We are in Cincinnati not far from Holman RV who has some of the lowest new prices. Am interested in any great used deals in a 23krs. Il. is not too far out of the question for the right price.

Thanks


----------



## Ostenhouse (Feb 6, 2009)

TundraTom said:


> At a minimum I would go with the 23 rs. Where are u located we are trading in our next week. But with our experience the 23 rs storage in the front is a huge benifit. As someone also wrote a 25 might be a better fit with the center slide and I think it has a walk around bed, not sure about that though. Some of the reasons We are upgrading to a 27rsds because of the walk around bed, center slide and large bathroom. We also like the two doors to get into the tt. And not to contridict myself but when we are camping we are not in the tt that much so u might be ok with a 21, but if it were me I would look at the 25. best wishes and welcome


We are in Cincinnati not far from Holman RV who has some of the lowest new prices. Am interested in any great used deals in a 23krs.
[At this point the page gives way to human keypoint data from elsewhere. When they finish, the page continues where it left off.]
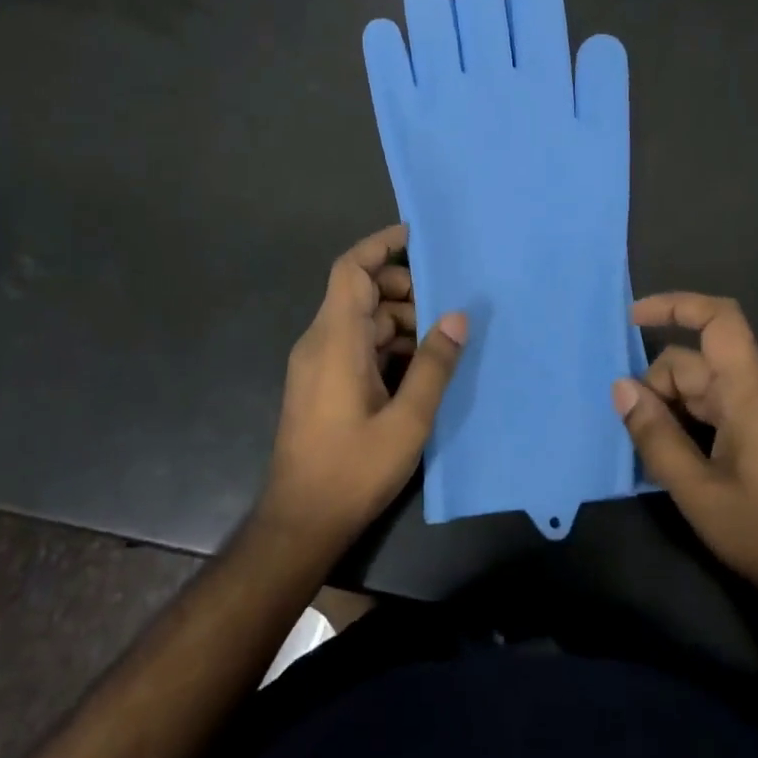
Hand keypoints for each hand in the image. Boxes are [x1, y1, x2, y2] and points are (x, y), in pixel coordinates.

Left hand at [260, 224, 466, 555]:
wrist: (300, 521)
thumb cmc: (353, 470)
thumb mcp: (407, 420)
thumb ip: (434, 365)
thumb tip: (457, 316)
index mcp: (335, 340)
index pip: (352, 270)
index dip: (382, 245)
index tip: (417, 235)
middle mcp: (320, 342)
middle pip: (361, 293)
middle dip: (404, 291)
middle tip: (447, 307)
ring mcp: (318, 363)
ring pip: (362, 321)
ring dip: (400, 322)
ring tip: (442, 342)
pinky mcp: (321, 383)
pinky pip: (356, 346)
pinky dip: (387, 345)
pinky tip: (420, 368)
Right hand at [612, 293, 757, 617]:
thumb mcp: (698, 492)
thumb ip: (656, 437)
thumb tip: (620, 388)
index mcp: (752, 393)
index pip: (719, 321)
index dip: (675, 306)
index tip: (632, 318)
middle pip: (698, 362)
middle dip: (658, 388)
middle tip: (638, 437)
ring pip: (706, 388)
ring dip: (673, 410)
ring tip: (656, 457)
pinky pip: (722, 409)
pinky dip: (692, 423)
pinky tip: (681, 460)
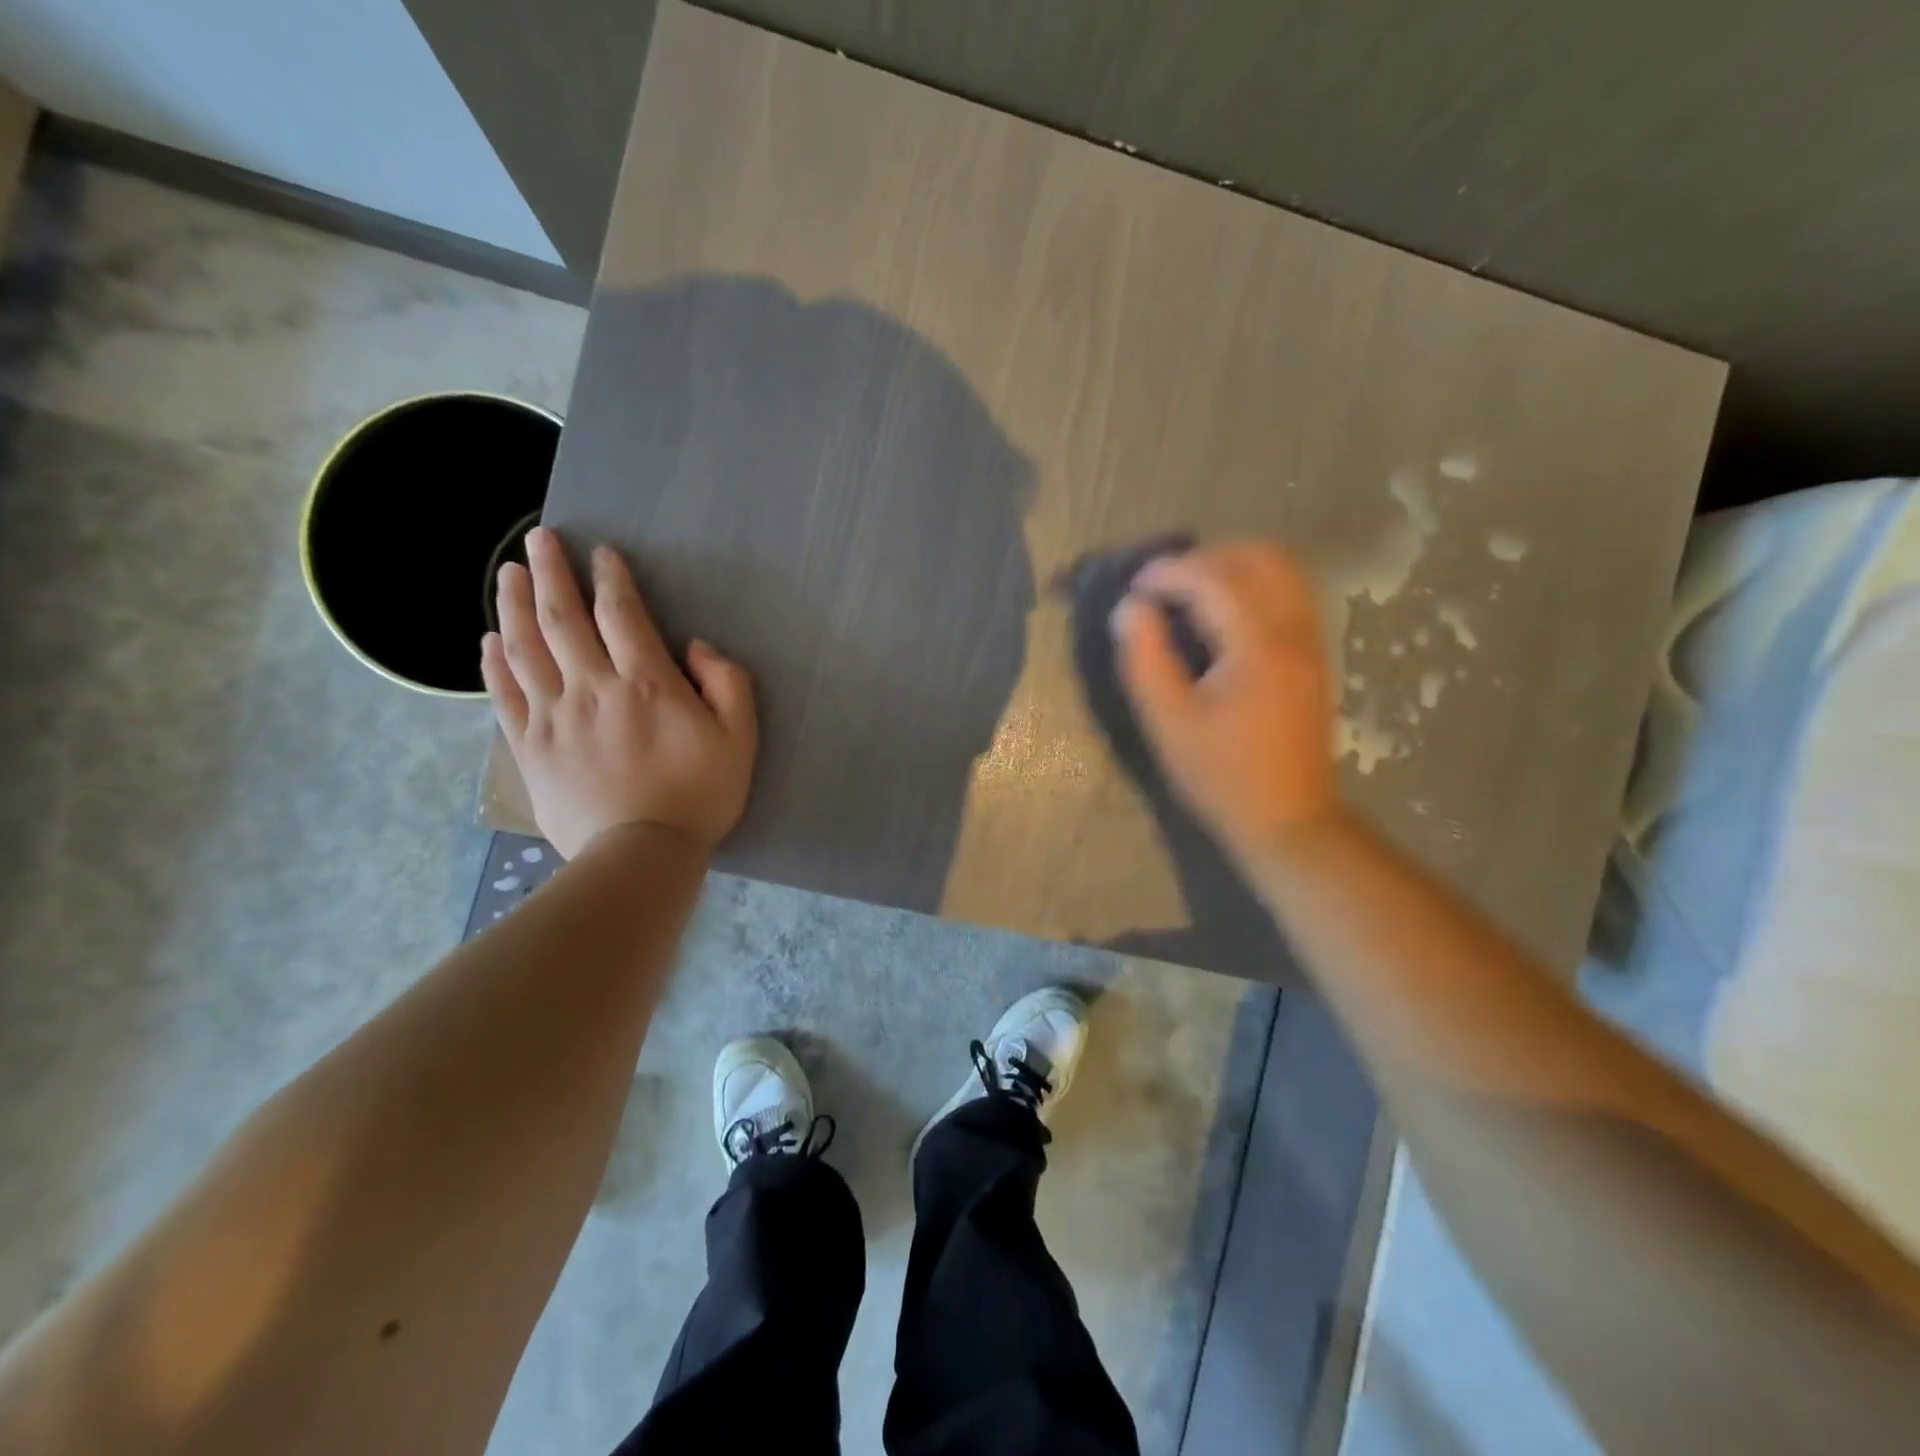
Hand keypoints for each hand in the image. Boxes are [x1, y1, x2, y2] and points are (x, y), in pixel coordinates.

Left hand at [481, 529, 756, 858]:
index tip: (601, 552)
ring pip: (525, 647)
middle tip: (539, 539)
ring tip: (508, 572)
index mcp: (647, 683)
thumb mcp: (740, 738)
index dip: (611, 578)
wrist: (640, 855)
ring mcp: (553, 716)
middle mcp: (592, 687)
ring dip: (515, 604)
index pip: (621, 614)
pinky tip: (489, 639)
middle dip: (551, 572)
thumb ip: (728, 684)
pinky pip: (504, 694)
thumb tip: (695, 648)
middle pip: (563, 618)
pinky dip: (494, 662)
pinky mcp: (528, 746)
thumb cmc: (698, 795)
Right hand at [1112, 539, 1338, 862]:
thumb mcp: (1168, 722)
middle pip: (1260, 556)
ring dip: (1235, 564)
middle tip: (1166, 583)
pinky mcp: (1314, 656)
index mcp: (1258, 645)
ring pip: (1284, 569)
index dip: (1170, 572)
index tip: (1135, 586)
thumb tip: (1131, 608)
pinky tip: (1223, 613)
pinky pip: (1291, 592)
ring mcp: (1312, 641)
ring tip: (1192, 590)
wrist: (1289, 819)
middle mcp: (1295, 630)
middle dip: (1207, 556)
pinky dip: (1255, 583)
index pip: (1215, 578)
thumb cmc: (1221, 775)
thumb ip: (1145, 658)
Il. is not too far out of the question for the right price.

Thanks
[/quote]
Do toyotas have 2" receivers??


----------



## EyePod (Mar 26, 2009)

We ended up ordering a 2009 Outback 230rs. 
Buyers remorse perhaps but I wonder if our Tundra will really be able to pull it without any problem.


----------



## Collinsfam_WY (Nov 9, 2006)

Good luck - hope all works out well for you and congrats on that new OB!!!!

-CC


----------